Job 1: In the passage about the press release, how many of the journalists had not yet opened the email when the error was discovered?
::::
The owner I am thinking of found out at half past four on a Tuesday afternoon. Her marketing lead had sent a press release to a small list of trade journalists an hour earlier, with what she now realised was a quote attributed to her, the founder, that she had never said and would not say. The quote was reasonable. It was on-message. It was in roughly her register. The marketing lead had asked an AI tool to draft a release, the tool had produced a usable draft with a founder quote built in, and the marketing lead had single-checked the document and sent it. Nobody else had read it before it went out.
The release was correctable. Two journalists had not yet opened the email. The third had, and the founder spent the next forty minutes on the phone explaining. The damage was small but real. What stayed with her afterwards was not the quote itself. It was the gap between her assumption, that obvious external-facing content with her name on it would be read by more than one person before it went out, and the marketing lead’s assumption, that the review the lead had done was the review the document needed. Neither of them had agreed in advance which situations needed a second pair of eyes and which did not. The default was single check, and the default had broken predictably.
::::
Job 2: From the entries below, pull out every line that contains the string "radius".
::::
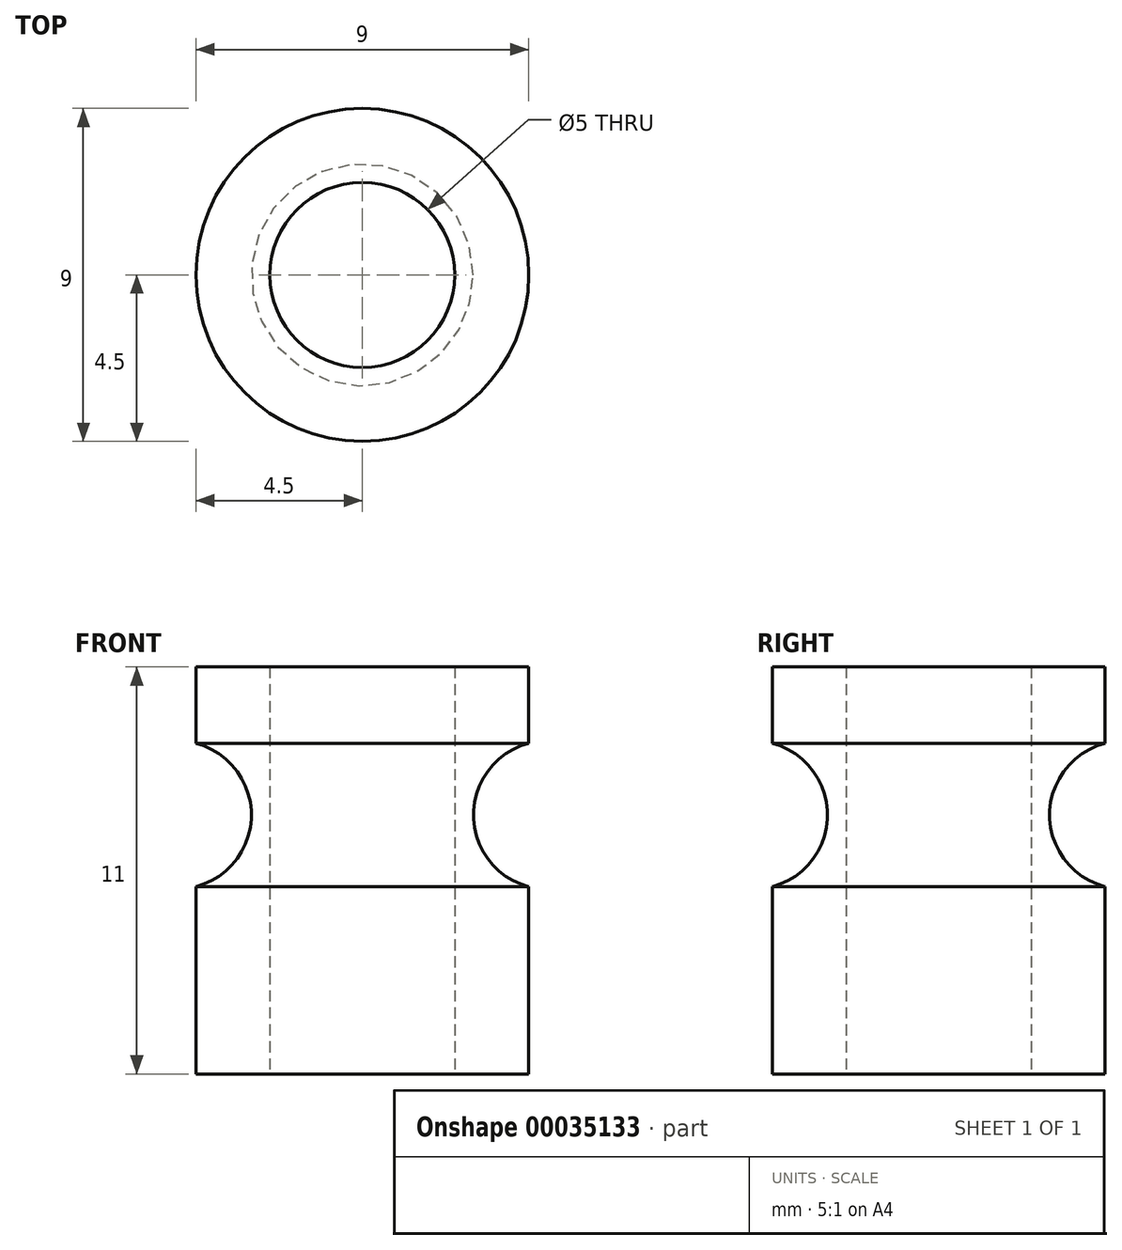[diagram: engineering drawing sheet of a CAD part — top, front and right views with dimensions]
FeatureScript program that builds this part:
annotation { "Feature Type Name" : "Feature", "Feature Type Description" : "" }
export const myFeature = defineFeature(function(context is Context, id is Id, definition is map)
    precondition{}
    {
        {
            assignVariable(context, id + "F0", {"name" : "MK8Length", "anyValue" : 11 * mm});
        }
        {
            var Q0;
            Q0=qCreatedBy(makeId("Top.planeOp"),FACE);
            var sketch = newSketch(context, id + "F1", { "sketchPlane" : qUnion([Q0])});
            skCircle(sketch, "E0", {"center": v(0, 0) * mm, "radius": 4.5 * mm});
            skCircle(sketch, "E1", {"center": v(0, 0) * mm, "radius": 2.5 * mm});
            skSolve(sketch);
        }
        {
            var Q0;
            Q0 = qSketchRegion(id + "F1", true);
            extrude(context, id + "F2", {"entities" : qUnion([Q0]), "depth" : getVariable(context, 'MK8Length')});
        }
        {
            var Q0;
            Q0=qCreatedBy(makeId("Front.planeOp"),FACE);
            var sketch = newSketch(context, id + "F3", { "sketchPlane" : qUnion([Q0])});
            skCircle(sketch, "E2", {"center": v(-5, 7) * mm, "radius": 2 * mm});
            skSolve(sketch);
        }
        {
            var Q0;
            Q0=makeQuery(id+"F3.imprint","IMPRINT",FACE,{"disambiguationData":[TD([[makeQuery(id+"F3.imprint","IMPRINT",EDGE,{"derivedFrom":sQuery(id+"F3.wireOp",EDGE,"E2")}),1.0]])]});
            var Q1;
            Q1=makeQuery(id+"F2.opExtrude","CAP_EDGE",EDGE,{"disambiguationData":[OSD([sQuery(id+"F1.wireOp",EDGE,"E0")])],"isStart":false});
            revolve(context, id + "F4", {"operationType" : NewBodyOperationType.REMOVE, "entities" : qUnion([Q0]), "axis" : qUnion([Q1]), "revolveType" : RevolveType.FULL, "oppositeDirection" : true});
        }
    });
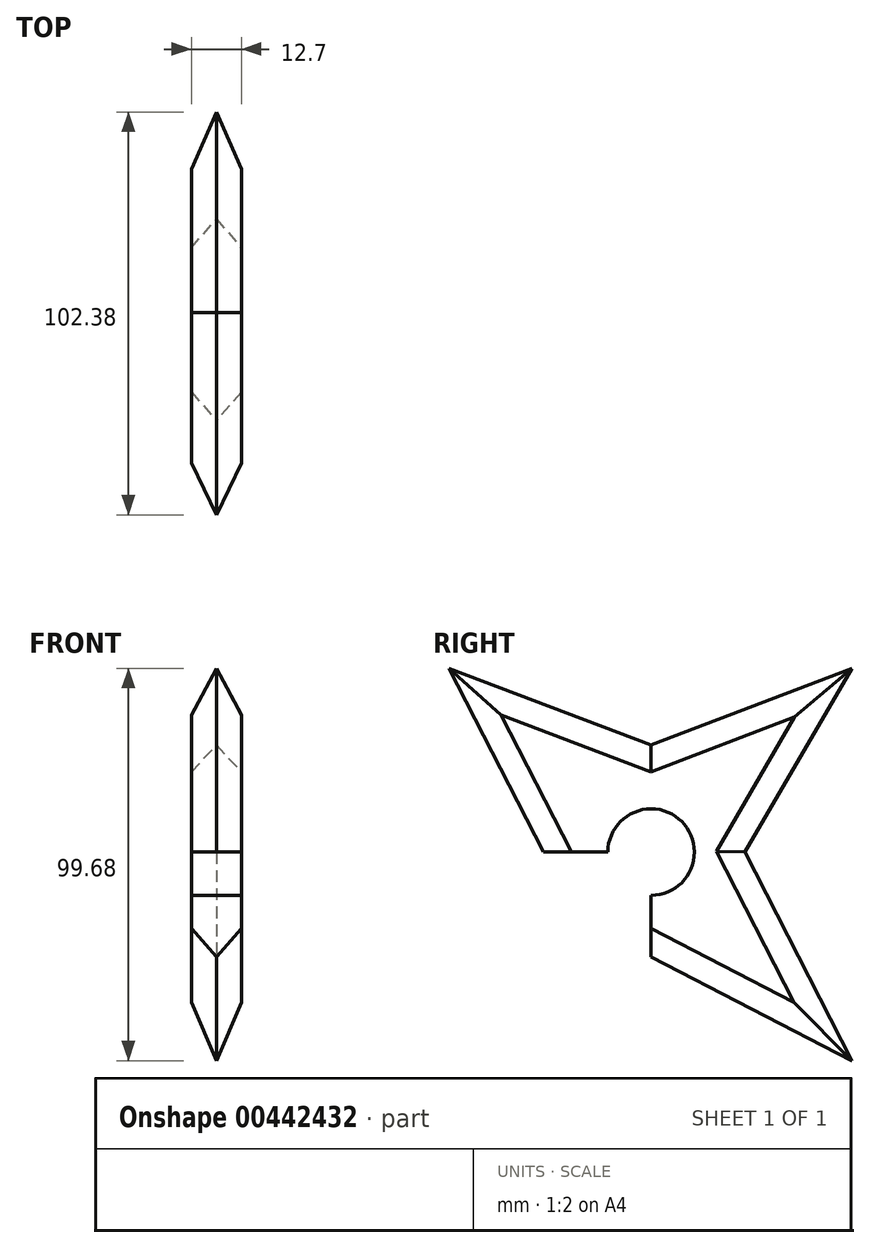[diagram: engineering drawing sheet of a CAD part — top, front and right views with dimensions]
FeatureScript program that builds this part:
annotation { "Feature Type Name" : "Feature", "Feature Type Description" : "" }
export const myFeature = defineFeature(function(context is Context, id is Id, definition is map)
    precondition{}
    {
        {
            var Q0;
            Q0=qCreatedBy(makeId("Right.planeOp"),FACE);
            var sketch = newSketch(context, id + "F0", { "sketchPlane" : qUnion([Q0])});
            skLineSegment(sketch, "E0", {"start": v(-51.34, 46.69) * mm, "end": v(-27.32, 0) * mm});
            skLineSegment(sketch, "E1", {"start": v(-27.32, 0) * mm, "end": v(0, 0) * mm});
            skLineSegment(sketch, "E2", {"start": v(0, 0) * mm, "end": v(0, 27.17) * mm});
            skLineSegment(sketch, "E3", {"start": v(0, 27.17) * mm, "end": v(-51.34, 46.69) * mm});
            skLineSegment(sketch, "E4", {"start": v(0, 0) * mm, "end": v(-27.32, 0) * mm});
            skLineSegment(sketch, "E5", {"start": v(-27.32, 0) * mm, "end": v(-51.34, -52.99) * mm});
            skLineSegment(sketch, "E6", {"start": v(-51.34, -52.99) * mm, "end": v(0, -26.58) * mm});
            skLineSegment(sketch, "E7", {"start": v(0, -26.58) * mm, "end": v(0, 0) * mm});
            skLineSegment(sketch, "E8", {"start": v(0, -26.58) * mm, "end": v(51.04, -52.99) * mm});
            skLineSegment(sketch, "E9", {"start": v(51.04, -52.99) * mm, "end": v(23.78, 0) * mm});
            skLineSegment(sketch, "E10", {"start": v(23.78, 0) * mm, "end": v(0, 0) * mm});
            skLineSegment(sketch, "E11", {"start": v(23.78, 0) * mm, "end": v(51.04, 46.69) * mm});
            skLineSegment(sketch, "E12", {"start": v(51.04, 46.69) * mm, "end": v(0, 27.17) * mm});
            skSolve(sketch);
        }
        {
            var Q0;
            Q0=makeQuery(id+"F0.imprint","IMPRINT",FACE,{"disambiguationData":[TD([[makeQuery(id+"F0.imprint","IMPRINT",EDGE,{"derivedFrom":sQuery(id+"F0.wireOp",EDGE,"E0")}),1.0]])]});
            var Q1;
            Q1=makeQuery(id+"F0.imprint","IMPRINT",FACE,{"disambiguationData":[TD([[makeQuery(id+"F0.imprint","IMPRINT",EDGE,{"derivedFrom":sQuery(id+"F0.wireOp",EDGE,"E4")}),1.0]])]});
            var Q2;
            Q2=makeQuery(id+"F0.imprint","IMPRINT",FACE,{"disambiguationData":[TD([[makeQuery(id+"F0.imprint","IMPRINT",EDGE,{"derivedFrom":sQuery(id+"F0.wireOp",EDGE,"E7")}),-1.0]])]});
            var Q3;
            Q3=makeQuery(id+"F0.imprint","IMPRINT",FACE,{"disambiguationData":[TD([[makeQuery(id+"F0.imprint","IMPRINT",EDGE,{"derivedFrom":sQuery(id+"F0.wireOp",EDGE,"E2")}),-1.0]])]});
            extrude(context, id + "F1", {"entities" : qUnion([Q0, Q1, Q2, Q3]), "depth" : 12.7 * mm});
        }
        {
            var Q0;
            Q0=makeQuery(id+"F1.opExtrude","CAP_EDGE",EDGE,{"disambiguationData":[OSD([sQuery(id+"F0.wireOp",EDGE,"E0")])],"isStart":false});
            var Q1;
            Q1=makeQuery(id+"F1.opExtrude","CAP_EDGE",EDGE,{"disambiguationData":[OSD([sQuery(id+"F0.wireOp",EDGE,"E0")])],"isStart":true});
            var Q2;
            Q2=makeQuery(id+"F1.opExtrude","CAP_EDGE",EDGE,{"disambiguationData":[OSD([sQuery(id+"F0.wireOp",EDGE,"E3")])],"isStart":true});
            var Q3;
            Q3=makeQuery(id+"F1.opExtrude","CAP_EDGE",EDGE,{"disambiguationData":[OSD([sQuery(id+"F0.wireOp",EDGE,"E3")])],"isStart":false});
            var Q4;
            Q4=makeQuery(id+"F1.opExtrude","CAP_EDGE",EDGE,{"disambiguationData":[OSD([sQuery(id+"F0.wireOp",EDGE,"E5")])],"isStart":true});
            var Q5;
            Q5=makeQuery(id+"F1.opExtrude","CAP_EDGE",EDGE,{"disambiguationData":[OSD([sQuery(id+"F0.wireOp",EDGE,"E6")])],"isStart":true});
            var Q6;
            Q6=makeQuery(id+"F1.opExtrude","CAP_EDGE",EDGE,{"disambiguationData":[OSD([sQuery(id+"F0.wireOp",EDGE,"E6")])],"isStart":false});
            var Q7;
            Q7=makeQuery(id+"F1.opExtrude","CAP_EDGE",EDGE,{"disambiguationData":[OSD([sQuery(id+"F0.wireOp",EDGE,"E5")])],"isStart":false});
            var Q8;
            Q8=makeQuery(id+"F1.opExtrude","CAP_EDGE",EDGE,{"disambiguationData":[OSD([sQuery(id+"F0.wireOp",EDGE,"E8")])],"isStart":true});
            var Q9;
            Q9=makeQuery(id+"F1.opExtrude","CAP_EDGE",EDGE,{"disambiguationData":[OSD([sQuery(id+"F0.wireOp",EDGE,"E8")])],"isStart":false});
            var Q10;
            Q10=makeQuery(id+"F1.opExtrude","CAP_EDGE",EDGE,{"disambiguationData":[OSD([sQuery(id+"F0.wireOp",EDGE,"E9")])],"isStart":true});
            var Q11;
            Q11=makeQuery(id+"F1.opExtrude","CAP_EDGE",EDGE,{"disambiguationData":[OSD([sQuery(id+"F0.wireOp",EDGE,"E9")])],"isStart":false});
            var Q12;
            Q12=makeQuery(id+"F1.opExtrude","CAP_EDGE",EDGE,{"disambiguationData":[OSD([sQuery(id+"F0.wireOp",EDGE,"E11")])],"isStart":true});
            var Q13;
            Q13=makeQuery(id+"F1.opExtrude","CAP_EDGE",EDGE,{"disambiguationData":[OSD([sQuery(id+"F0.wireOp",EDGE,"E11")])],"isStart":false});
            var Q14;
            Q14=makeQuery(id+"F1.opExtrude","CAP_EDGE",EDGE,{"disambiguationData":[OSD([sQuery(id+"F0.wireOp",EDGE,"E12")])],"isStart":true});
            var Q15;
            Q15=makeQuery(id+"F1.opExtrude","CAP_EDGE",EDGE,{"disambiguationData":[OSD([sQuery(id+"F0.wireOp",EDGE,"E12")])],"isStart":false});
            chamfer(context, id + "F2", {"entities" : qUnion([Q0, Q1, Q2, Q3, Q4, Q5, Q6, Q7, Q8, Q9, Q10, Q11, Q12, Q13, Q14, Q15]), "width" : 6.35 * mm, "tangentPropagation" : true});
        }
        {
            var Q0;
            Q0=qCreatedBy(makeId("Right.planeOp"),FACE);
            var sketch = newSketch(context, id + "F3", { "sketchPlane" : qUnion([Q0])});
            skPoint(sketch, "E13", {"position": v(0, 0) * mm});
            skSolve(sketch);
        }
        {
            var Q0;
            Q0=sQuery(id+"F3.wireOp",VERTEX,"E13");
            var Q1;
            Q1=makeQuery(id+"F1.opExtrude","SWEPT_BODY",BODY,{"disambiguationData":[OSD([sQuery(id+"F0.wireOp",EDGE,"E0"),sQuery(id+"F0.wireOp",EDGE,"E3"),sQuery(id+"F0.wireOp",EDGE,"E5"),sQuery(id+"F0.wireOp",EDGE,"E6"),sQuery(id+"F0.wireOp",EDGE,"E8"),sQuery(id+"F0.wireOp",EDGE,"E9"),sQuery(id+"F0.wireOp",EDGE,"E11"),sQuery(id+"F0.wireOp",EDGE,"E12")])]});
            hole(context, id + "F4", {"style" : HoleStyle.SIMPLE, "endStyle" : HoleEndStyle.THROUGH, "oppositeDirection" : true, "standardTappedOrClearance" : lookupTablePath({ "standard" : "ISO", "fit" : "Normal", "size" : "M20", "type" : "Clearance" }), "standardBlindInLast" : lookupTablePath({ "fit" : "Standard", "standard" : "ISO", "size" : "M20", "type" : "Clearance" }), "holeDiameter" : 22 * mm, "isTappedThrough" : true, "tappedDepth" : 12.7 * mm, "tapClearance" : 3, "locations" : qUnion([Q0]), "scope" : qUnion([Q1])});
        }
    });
::::
Task answer 1: Two.

Task answer 2:
            skCircle(sketch, "E0", {"center": v(0, 0) * mm, "radius": 4.5 * mm});
            skCircle(sketch, "E1", {"center": v(0, 0) * mm, "radius": 2.5 * mm});
            skCircle(sketch, "E2", {"center": v(-5, 7) * mm, "radius": 2 * mm});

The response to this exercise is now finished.